Far defter portrayals come from Dana Ivey as the flappable Miss Prism, Cecily's addle-brained governess; Paul O'Brien as Algernon's vermouth-dry butler, Lane; and Paxton Whitehead, as the Reverend Chasuble, whose knack for christening becomes a major plot point. (Gwendolen and Cecily are both determined to marry a man named Ernest.) They succeed because they unlock in these otherwise limited characters an aura of plaintive urgency that, when contrasted with the dire deception-borne situations of Jack and Algernon, become all the funnier. There's room for picture-postcard fantasy only in Desmond Heeley's exquisitely (and imaginatively) appointed sets and costumes: Everything else must be resolutely real, even if it's the silliest stuff on Earth.
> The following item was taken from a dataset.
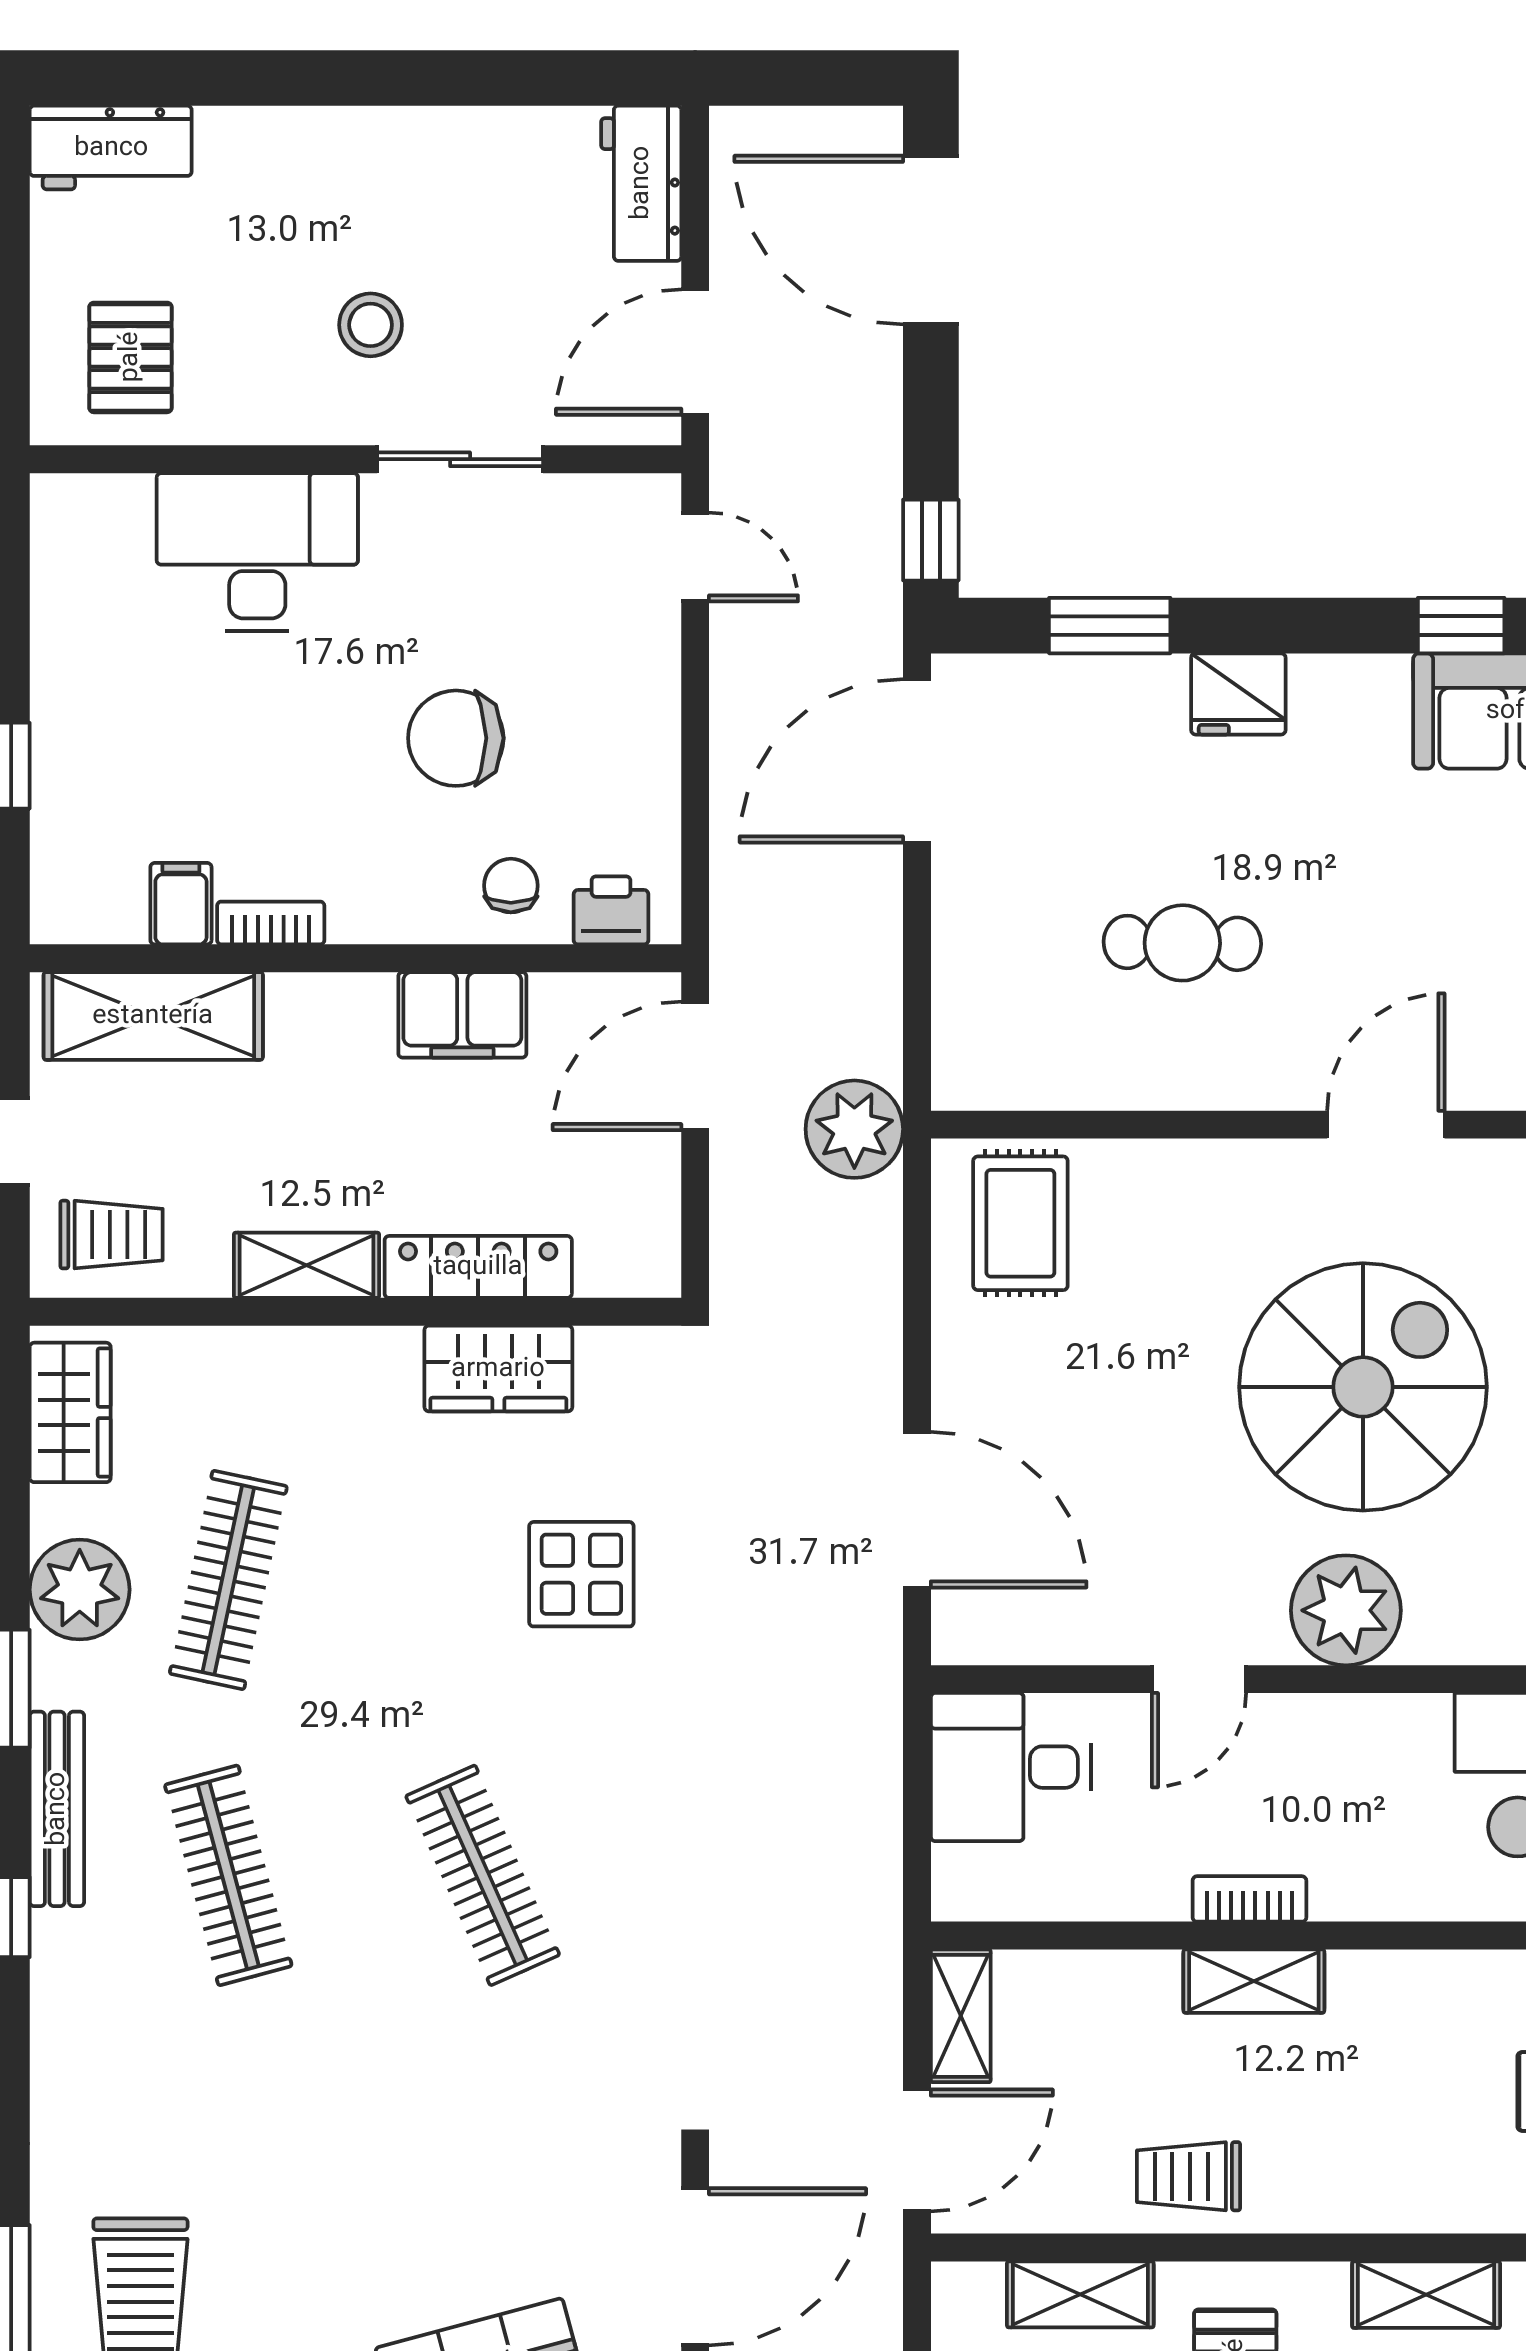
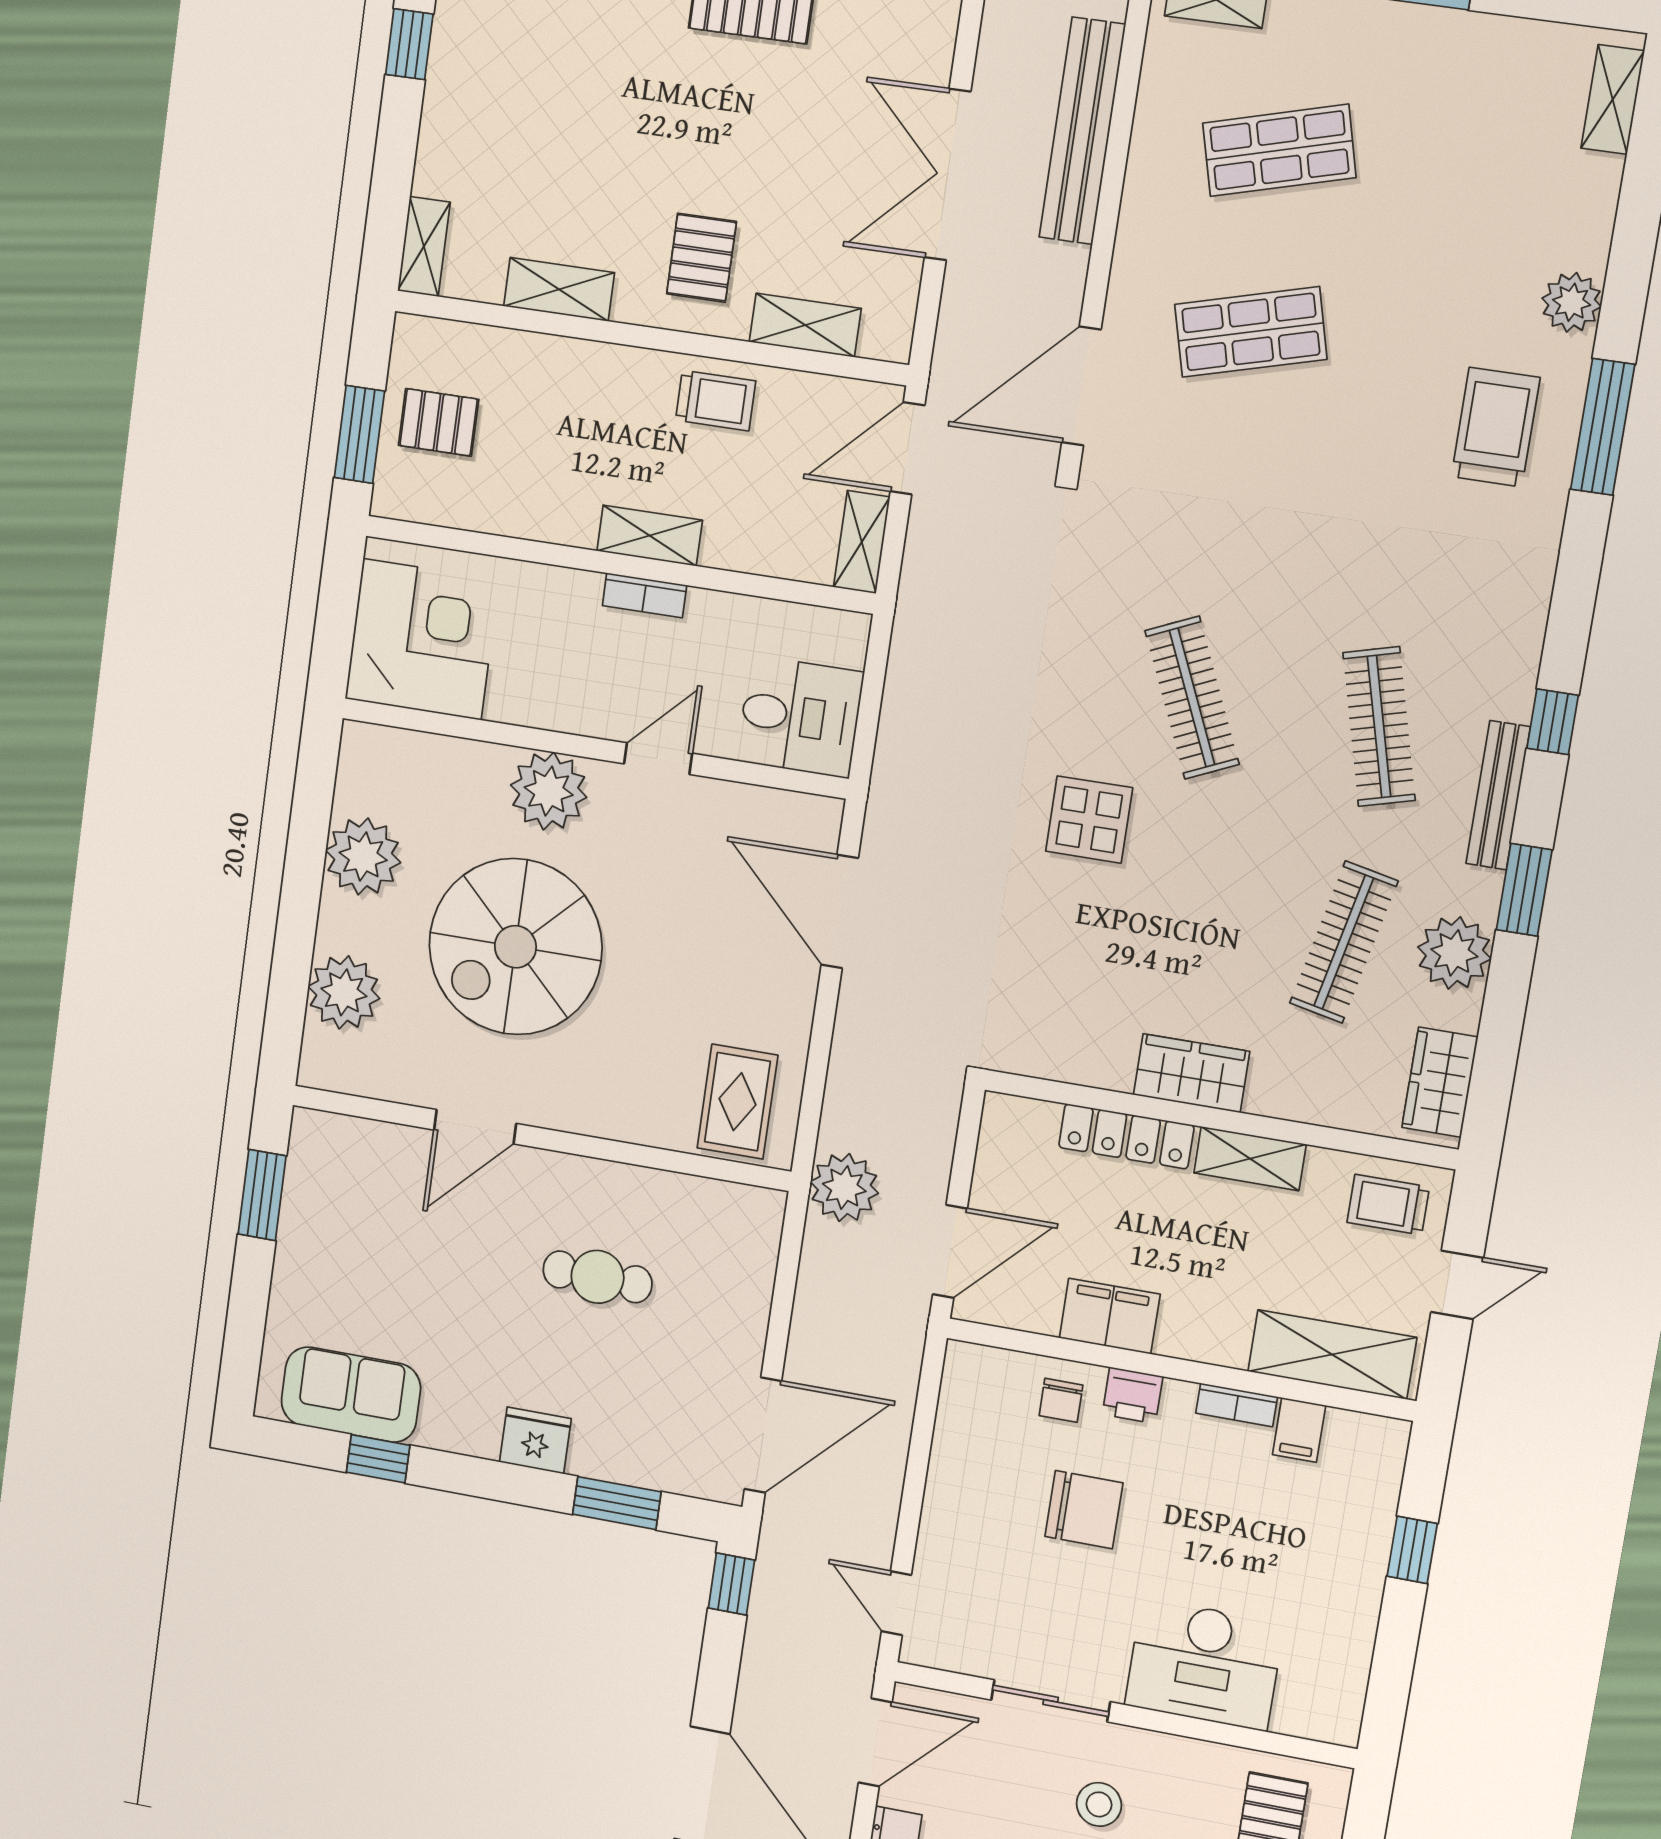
printer: (611, 910) -> (1133, 1395), moved
wardrobe: (498, 1369) -> (1192, 1073), moved
display table: (581, 1574) -> (1089, 820), moved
Bedford's commitment to that same precept, as both actor and director, ensures that this Importance of Being Earnest has the rock-solid center it needs at all times. The evening's perfect pacing bolsters all the comedy it comes in contact with, and since Bedford's role consists of little else, he's the prime beneficiary. While I can't say he convinced me that Lady Bracknell is really better off being played by a man, he did convince me of everything else, and that's no small achievement in a play that so depends on eye-rolling misunderstandings and coincidences. With Bedford overseeing things, you're guaranteed the very highest level of high comedy, pushed to the furthest extents of wit and wonderment that Wilde's play allows. It's even, dare I say, so refined, that even Lady Bracknell herself would approve.